··· Page extract ···

# My Approach to Tabular May 2022 Competition

Hi, in this notebook I have performed EDA, plotted all possibilities of feature relations and used SHAP to find the most impactul and useless features in this data to help us in making better predictions.

I hope the interactions will provide some useful insights to score even higher in this competition.

**Please upvote if you like it!**

# Table of Contents
* [Importing Libraries](#section-one)
* [Reading the data files](#section-two)
* [Overview](#section-three)
* [Exploratory Data Analysis (EDA)](#section-four)
    - [Scaling](#subsection-fourone)
    - [Correlation Check](#subsection-fourtwo)
    - [Outlier Treatment](#subsection-fourthree)
* [Feature Engineering](#subsection-five1)
* [Exploring non-linear feature interactions](#subsection-five2)
* [Modeling](#section-six)
* [Model Explainability using SHAP](#section-seven)

··· Task data ···

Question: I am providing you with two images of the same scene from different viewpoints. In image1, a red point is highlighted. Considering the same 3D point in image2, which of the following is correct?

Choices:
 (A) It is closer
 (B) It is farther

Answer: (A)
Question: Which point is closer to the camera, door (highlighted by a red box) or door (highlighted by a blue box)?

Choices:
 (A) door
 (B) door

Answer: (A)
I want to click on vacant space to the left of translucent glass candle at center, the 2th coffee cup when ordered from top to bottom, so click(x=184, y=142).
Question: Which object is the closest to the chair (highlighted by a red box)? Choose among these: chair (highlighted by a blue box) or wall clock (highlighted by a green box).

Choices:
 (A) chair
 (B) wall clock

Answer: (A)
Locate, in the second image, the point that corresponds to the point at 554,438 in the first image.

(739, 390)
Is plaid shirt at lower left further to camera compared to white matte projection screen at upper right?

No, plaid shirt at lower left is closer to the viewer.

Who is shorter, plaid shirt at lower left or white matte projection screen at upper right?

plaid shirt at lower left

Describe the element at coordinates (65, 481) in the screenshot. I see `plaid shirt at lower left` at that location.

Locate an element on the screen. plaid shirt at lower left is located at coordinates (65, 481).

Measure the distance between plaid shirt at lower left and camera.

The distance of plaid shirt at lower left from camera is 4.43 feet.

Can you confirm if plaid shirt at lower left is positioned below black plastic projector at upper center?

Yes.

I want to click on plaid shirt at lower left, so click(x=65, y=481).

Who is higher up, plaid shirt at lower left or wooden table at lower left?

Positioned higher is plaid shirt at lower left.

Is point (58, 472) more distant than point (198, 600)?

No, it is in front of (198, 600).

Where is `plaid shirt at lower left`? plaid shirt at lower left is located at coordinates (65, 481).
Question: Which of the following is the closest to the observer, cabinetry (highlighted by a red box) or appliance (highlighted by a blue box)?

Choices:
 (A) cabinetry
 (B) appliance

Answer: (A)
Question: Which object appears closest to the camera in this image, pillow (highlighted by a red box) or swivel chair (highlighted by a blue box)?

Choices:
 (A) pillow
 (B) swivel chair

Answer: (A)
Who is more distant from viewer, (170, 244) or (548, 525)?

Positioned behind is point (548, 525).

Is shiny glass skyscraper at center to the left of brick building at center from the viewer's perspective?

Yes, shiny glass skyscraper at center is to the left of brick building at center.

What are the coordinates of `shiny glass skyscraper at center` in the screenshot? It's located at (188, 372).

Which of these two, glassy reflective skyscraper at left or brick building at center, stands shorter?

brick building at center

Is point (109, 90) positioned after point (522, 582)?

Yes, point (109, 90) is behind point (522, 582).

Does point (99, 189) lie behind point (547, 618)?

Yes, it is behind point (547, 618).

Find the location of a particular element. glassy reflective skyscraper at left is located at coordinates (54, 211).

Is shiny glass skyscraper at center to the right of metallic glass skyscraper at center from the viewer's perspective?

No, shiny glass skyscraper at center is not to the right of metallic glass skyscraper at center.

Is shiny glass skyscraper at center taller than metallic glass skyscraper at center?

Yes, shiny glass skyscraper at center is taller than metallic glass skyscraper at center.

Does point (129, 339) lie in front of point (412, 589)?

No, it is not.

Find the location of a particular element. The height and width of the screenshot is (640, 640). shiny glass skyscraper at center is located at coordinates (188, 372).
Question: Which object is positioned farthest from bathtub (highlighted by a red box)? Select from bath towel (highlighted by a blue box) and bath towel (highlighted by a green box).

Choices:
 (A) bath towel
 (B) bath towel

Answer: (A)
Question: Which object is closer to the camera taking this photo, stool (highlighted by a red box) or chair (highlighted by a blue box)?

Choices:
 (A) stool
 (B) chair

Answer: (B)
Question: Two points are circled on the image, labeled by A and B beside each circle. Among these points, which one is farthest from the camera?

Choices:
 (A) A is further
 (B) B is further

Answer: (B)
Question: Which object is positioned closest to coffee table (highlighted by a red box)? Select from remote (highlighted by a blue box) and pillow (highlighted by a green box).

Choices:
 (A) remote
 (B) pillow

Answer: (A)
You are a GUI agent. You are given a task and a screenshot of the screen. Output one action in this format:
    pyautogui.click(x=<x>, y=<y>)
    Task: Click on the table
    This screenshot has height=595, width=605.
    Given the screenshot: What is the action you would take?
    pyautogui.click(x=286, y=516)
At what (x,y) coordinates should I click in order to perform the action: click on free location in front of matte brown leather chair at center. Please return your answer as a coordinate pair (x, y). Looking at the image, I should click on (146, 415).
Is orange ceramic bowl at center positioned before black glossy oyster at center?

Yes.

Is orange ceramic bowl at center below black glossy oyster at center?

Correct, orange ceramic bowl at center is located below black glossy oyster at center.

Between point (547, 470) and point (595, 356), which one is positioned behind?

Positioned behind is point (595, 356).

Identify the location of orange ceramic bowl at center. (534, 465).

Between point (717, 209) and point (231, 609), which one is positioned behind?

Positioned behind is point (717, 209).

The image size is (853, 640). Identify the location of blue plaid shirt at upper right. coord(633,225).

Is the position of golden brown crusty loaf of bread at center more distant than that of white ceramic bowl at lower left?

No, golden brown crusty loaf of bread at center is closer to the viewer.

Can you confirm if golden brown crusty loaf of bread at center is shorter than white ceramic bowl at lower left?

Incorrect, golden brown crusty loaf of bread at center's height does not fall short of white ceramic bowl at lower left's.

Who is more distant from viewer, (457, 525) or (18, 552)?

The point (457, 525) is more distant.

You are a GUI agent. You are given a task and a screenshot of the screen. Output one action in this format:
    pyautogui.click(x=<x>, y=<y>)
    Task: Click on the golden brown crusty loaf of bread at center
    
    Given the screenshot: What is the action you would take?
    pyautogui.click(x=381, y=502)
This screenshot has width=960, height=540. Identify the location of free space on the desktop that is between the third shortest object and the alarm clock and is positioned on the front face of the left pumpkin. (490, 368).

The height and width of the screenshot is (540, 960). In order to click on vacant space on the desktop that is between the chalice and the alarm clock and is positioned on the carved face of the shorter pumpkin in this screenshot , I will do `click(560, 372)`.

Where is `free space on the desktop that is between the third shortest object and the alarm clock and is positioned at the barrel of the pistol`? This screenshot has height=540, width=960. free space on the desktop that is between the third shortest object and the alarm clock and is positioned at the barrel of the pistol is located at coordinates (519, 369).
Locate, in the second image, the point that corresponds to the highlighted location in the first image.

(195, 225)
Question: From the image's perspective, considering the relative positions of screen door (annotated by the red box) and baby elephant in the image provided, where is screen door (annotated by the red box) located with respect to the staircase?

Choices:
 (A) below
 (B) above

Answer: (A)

···

▸ Parts of the exercise
a) Transcribe the part of the notebook introduction that opens with the words "# My Approach" and closes with "Data Analysis (EDA)](#section-four)".
b) Restate word for word the records from their first line through the line containing "Question: Which object is the".
The notebook introduction and the records have no connection to each other.

▸ Correct answers
a)
# My Approach to Tabular May 2022 Competition

Hi, in this notebook I have performed EDA, plotted all possibilities of feature relations and used SHAP to find the most impactul and useless features in this data to help us in making better predictions.

I hope the interactions will provide some useful insights to score even higher in this competition.

**Please upvote if you like it!**

# Table of Contents
* [Importing Libraries](#section-one)
* [Reading the data files](#section-two)
* [Overview](#section-three)
* [Exploratory Data Analysis (EDA)](#section-four)

b)
Question: I am providing you with two images of the same scene from different viewpoints. In image1, a red point is highlighted. Considering the same 3D point in image2, which of the following is correct?

Choices:
 (A) It is closer
 (B) It is farther

Answer: (A)
Question: Which point is closer to the camera, door (highlighted by a red box) or door (highlighted by a blue box)?

Choices:
 (A) door
 (B) door

Answer: (A)
I want to click on vacant space to the left of translucent glass candle at center, the 2th coffee cup when ordered from top to bottom, so click(x=184, y=142).
Question: Which object is the closest to the chair (highlighted by a red box)? Choose among these: chair (highlighted by a blue box) or wall clock (highlighted by a green box).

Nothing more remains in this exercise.